**Tasks**
a – Using the early-life-stress discussion, explain why paroxetine may not have prevented the depressive-like phenotype in this study, in one to three sentences.
b – Write the next part of the early-life-stress discussion, starting after its last sentence.

**Supplied passage**
For miR-16, a significant negative correlation was found with scl6a4 in females (r = −0.49, p = 0.018). Additionally, a significant positive correlation was found between miR-135a and miR-16 in the mPFC in males (r = 0.71, p < 0.001). These correlations may suggest a possible association between the miRs.

3. Discussion

Exposure to ELS has detrimental protracted effects on behavior, the expression of miRNAs, and their targets in both sexes. Here, we show for the first time that FAAH inhibitor URB597 can restore ELS-induced decrease in mPFC miR-135a in females and miR-16 in males and the associated depressive-like phenotype in both sexes.

3.1. Effects on Behavior

URB597 administered during late adolescence restored the ELS-induced depressive-like phenotype in males and females; in males, URB597 restored ELS-induced hypo-activity and freezing in the OFT, decreased SR and learned helplessness in the FST. In females, URB597 restored an ELS-induced decrease in SR as well as learned helplessness. This corroborates with previous studies from our lab demonstrating that URB597 prevents the development of a depressive-like phenotype following ELS exposure [13,14].
Paroxetine did not prevent the ELS-induced depressive-like phenotype. The dose and duration used in our study were based on the literature [21]. In Liu et al. [21], paroxetine administered during P33–48 restored shock-induced anxiety-like behavior and spatial memory; however, the shocked rats were tested 24 h after the last injection [21] whereas in our study, rats were tested 30 days after the last injection. It is possible that our rats experienced withdrawal symptoms or that paroxetine needs to be present in the system during behavioral testing to be effective. Indeed, paroxetine was found as the most prevalent antidepressant with withdrawal symptoms [30].

**Data extracts**
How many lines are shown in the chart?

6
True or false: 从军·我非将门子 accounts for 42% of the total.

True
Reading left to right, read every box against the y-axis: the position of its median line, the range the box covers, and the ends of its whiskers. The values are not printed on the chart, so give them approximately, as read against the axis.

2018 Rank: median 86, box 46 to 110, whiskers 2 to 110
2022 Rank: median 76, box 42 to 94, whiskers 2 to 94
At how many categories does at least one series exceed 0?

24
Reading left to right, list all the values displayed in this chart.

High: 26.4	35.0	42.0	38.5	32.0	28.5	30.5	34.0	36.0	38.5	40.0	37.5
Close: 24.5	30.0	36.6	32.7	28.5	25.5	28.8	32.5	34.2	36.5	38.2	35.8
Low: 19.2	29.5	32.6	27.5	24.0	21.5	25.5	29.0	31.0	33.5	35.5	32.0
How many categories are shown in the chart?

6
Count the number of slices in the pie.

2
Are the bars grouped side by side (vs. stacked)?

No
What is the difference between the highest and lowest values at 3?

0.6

**Replies**
a – In the earlier study, the rats were tested 24 h after the last paroxetine injection, but here they were tested 30 days later. So the rats may have had withdrawal symptoms, or paroxetine may need to be in the system during testing to work. Paroxetine has been found to be the antidepressant most often linked to withdrawal symptoms.

b –
3.2. Effects on miRNAs and Their Targets

ELS and the pharmacological treatment affected miR-135a and miR-16 expression in a sex- and region-dependent manner. These findings are in line with other studies demonstrating that these miRs are correlated with anxiety- and depressive-like phenotypes and are significantly downregulated or upregulated following stress exposure, depending upon the brain region studied and the type of stressor [17,20,22,24,31,32].
Interestingly, URB597 and paroxetine had pronounced effects on miRNAs in non-stressed males and females. However, in the stressed rats, they showed differential effects, probably due to the interaction with stress regulatory mechanisms. The most robust example is that in the non-stressed groups both URB597 and paroxetine upregulated mPFC-miR-16 in males and mPFC-miR-135a in females, but in the stressed groups, only URB597 restored their expression. This may suggest that the restoring effects of URB597 on the expression of mPFC miR-16 in males and miR-135a in females in stressed rats are not due to an additive effect.

3.2.1. Effects on miRNAs and Their Targets in Females

ELS downregulated miR-135a in the mPFC and upregulated miR-135a in the LHb and DR with no significant effects on miR-16. Paroxetine downregulated miR-135a in the LHb and DR. Both URB597 and paroxetine upregulated miR-16 in the DR in stressed females.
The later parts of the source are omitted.